Noise issues with dsp like minidsp.is almost always gain structure related. As said already, for convenience most people use an analog volume control that comes before the minidsp. So now you take an analog signal that has been significantly attenuated (normal listening levels) but the self noise of the preamp is not attenuated, and do an A/D conversion on that reduced signal. Now you've also effectively reduced bit depth early in the chain and all digital processing is done on that reduced input.
The ideal way (not the convenient way) is to maintain a full scale signal into the minidsp. In digital is even better. Processing is done on that full scale input, and volume attenuation is done after processing just before amplification. That could be analog or using the digital level control built in to the minidsp.
I recently went through this design exercise, and it was pointed out to me with the requisite supporting math that truncating the digital output in the dsp just before the D/A will almost always be as good as or better than analog attenuation afterwards, which was not what I expected. Small amounts of digital attenuation are "free" and usually when any actual bit truncation starts the level is so low you aren't listening critically anymore. Exceptions might be with highly sensitive speakers where the levels will almost always be highly attenuated, in which case I'd suggest using a passive pad as mentioned earlier whether you are doing analog or digital volume.

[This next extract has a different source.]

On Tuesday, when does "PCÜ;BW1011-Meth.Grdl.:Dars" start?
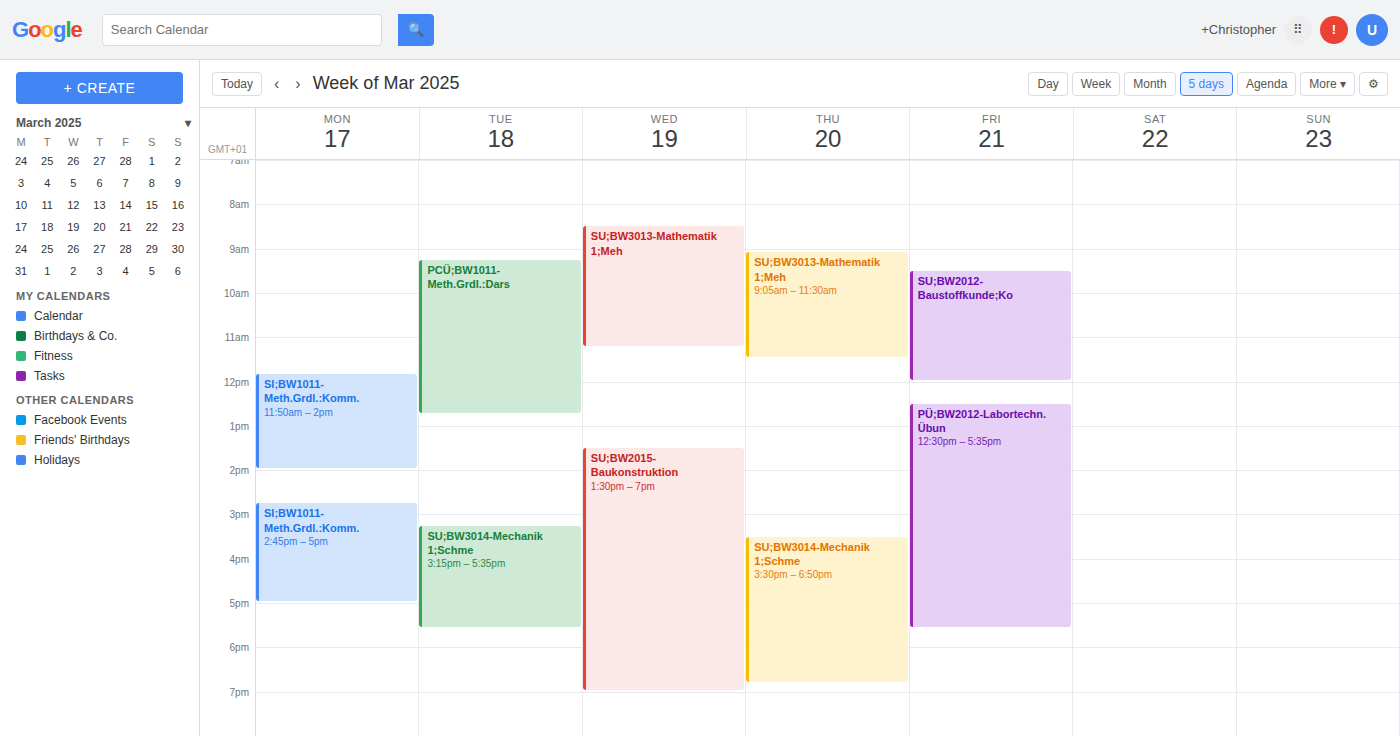
9:15 AM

That being said, digital volume isn't easy when you are using more than one minidsp or other brand. In fact, its downright hard. And, despite what's ideal, for many speakers and many listening needs, upstream analog works well enough to not cause audible issues. That's why tons of people with minidsp and other digital processing downstream (like built into amps) don't complain. High efficiency speakers or out of the norm gain structures might bring the issues into audibility.